There is an increasing gap between fast growth of data and limited human ability to comprehend data. Consequently, there has been a growing demand for analytics tools that can bridge this gap and help the user retrieve high-value content from data. In this project, we develop AIDEme, a scalable interactive data exploration system for efficiently learning a user interest pattern over a large dataset. The system is cast in a principled active learning (AL) framework, which iteratively presents strategically selected records for user labeling, thereby building an increasingly-more-accurate model of the user interest. However, existing AL techniques experience slow convergence when learning the user interest on large datasets. To overcome the problem, AIDEme explores properties of the user labeling process and the class distribution of observed data to design new AL algorithms, which come with provable results on model accuracy and approximation, and have evaluation results showing much improved convergence over existing AL methods while maintaining interactive speed.

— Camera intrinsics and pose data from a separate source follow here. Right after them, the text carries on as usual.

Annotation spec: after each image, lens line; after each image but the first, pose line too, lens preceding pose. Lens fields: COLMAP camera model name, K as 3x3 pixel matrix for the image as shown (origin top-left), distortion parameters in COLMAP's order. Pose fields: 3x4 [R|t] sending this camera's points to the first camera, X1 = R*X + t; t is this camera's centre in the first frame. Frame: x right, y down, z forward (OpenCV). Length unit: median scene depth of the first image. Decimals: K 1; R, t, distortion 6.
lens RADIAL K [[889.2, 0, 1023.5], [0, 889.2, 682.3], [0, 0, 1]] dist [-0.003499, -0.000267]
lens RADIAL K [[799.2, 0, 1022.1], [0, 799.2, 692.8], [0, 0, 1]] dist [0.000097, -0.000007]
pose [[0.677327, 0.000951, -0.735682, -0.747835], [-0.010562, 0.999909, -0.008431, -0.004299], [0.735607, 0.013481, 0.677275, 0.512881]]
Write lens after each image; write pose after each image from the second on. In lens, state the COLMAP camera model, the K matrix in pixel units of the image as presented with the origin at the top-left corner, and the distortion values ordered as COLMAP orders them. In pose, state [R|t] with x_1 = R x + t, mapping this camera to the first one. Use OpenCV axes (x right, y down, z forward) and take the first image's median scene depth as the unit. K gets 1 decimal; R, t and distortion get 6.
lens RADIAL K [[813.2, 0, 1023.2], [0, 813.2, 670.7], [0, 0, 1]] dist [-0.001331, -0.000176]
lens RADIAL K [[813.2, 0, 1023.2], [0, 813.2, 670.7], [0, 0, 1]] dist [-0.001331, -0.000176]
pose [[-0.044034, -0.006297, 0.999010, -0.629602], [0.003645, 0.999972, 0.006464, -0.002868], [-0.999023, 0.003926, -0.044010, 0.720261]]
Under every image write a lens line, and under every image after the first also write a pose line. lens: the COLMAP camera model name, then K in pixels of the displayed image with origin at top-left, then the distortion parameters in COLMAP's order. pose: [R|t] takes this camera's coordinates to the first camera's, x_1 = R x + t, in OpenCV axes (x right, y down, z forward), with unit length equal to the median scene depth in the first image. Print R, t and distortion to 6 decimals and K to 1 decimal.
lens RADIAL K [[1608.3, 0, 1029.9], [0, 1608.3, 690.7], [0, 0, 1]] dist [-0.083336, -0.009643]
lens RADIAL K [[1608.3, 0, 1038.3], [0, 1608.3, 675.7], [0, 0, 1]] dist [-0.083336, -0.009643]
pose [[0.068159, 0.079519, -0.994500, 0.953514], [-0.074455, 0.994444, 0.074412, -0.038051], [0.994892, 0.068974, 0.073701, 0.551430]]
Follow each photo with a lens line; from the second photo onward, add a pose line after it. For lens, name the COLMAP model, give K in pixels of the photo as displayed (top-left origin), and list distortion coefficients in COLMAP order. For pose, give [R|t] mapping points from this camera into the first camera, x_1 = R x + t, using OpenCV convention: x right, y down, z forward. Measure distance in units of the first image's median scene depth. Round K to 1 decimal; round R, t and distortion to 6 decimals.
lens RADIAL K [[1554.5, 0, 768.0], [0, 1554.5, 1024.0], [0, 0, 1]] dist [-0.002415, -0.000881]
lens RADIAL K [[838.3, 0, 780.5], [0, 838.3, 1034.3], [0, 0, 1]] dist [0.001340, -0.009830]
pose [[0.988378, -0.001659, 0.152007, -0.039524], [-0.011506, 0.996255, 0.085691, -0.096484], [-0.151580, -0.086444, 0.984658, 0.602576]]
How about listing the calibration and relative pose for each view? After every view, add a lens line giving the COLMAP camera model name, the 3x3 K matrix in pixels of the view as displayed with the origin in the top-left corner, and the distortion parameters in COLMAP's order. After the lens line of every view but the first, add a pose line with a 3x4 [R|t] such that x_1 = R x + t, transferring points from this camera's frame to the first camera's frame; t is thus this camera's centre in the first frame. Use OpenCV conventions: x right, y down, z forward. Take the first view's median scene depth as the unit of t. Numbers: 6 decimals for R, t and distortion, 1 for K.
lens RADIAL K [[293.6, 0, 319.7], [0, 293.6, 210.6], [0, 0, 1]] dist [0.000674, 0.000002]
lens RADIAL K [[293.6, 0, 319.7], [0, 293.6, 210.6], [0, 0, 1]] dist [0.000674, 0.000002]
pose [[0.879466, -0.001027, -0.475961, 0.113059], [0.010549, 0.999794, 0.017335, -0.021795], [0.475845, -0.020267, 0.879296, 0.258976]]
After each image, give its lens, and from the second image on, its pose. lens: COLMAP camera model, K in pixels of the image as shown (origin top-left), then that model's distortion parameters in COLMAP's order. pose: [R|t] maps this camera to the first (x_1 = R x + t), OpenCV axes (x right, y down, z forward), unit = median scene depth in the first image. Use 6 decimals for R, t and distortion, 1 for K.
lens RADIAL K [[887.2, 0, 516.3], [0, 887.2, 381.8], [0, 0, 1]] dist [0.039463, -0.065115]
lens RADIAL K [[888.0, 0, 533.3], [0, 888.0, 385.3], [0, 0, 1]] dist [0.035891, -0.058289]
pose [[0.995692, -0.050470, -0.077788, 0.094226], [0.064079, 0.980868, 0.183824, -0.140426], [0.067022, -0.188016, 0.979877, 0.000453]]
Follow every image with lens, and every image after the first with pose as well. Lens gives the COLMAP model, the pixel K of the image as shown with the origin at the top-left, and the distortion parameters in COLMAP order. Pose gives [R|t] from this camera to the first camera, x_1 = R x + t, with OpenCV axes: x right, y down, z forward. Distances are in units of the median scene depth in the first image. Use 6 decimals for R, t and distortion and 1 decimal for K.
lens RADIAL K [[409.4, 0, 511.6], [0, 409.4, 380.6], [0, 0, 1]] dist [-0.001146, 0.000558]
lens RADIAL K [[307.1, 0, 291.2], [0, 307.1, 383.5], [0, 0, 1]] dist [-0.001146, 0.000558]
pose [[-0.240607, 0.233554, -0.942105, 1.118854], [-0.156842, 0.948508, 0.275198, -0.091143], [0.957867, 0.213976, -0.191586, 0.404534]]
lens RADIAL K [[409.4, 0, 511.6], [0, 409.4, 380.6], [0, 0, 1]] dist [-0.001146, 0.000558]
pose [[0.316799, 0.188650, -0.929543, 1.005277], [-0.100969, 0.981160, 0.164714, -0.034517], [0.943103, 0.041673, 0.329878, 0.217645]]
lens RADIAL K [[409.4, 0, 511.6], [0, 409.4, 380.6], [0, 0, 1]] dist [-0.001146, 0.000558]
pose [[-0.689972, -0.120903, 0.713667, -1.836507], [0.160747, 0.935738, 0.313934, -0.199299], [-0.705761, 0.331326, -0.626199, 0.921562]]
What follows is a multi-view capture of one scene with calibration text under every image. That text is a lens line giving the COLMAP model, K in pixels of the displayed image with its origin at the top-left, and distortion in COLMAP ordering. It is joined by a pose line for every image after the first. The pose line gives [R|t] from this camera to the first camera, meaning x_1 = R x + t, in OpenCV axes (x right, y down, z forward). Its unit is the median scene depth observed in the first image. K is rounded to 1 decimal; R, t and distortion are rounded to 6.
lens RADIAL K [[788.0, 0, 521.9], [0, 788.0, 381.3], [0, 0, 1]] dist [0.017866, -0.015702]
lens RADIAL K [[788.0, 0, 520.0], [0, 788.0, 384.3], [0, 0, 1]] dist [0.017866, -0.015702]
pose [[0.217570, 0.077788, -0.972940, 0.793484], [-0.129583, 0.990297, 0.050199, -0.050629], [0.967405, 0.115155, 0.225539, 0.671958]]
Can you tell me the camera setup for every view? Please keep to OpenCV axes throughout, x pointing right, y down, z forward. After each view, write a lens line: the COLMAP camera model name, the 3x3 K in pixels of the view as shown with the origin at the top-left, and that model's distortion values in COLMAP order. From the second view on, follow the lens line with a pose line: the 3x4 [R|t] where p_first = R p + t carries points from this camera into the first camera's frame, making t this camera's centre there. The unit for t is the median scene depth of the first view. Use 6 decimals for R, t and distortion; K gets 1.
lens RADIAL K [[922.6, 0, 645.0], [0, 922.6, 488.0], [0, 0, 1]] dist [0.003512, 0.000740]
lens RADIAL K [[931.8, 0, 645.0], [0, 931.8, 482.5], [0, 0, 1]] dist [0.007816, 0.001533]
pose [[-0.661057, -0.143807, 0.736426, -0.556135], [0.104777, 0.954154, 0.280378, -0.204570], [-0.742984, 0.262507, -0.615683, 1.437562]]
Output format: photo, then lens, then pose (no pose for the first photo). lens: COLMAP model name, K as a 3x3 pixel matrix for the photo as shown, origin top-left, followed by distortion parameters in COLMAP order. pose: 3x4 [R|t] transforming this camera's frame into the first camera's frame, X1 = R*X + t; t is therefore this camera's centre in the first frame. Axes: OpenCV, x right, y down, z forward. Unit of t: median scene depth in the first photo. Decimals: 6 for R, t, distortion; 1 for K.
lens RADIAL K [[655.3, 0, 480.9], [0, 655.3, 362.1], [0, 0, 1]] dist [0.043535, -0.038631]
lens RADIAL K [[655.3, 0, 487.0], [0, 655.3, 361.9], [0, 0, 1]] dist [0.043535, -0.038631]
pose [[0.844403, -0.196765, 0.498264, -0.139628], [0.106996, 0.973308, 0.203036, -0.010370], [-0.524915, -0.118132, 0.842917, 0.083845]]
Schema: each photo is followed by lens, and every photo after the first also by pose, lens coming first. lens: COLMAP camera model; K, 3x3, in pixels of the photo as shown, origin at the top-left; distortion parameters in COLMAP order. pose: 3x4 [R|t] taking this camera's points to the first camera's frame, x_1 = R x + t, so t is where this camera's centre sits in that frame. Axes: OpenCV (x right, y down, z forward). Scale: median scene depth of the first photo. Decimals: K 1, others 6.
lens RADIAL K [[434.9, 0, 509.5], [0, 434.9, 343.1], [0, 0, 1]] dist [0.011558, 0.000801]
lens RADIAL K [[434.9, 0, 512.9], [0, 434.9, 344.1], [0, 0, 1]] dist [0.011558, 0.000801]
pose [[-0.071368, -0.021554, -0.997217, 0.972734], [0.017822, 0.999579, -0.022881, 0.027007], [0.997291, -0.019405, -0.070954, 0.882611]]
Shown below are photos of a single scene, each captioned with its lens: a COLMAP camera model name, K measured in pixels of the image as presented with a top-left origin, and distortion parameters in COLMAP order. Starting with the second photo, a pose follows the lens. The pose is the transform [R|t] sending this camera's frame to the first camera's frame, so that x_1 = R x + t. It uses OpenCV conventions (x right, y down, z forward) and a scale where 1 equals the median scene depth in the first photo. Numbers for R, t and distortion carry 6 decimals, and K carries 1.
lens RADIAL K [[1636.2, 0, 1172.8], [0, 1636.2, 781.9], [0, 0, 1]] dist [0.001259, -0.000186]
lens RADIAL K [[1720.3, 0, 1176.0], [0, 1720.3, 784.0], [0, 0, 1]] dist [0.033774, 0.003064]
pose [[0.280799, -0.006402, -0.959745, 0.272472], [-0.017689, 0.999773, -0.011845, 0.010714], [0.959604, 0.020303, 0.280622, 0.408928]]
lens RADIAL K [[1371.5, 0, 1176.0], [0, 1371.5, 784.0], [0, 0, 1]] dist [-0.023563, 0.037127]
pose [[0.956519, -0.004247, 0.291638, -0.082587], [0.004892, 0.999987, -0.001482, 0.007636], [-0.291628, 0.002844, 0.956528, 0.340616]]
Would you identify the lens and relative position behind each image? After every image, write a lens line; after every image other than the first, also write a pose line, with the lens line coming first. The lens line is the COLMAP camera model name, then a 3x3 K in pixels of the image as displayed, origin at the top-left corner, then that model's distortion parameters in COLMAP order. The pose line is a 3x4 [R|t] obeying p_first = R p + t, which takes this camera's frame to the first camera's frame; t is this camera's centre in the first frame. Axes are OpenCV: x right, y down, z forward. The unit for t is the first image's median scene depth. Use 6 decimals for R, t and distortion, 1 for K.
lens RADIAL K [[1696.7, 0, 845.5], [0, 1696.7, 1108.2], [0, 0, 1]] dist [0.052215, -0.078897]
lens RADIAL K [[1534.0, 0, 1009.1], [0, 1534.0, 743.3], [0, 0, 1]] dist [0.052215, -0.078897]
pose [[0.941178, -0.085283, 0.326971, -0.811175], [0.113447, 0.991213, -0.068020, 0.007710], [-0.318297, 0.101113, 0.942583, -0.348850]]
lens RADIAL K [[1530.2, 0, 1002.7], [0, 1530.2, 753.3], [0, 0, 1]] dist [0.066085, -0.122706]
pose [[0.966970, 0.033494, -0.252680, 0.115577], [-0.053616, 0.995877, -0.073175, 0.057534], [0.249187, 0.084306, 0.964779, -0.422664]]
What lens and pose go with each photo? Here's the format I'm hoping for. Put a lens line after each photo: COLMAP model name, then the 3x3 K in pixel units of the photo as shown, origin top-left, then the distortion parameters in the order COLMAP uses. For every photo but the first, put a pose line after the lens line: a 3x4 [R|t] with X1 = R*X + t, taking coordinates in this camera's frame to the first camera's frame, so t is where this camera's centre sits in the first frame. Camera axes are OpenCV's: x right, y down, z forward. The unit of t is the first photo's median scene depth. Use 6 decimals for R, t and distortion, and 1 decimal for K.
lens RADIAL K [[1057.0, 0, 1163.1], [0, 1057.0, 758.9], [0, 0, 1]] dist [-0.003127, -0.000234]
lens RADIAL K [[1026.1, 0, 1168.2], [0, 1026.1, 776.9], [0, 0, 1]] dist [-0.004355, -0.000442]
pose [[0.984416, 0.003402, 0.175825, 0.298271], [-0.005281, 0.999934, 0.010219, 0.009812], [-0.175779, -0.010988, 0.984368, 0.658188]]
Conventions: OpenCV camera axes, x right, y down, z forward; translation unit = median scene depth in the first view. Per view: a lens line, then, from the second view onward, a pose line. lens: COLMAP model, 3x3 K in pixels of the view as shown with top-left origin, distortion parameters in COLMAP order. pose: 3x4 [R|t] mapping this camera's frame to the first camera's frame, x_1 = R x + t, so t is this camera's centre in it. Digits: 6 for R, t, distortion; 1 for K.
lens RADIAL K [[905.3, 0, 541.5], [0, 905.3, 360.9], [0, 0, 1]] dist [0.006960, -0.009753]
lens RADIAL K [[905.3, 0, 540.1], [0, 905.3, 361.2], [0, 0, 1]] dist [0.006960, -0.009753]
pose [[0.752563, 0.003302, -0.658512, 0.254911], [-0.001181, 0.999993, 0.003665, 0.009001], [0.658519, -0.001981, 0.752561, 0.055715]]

AIDEme employs a set of novel techniques to overcome the slow convergence problem:
Factorization: We observe that a user labels a data record, her decision making process often can be broken into a set of smaller questions, and the answers to these questions can be combined to derive the final answer. This insight, formally modeled as a factorization structure, allows us to design new active learning algorithms, e.g., factorized version space algorithms, that break the learning problem into subproblems in a set of subspaces and perform active learning in each subspace, thereby significantly expediting convergence.
Optimization based on class distribution: Another interesting observation is that when projecting the data space for exploration onto a subset of dimensions, the user interest pattern projected onto such a subspace often entails a convex object. When such a subspatial convex property holds, we introduce a new “dual-space model” (DSM) that builds not only a classification model from labeled examples, but also a polytope model of the data space that offers a more direct description of the areas known to be positive, areas known to be negative, and areas with unknown labels. We use both the classification model and the polytope model to predict unlabeled examples and choose the best example to label next.
Formal results on convergence: We further provide theoretical results on the convergence of our proposed techniques. Some of them can be used to detect convergence and terminate the exploration process.
Scaling to large datasets: In many applications the dataset may be too large to fit in memory. In this case, we introduce subsampling procedures and provide provable results that guarantee the performance of the model learned from the sample over the entire data source.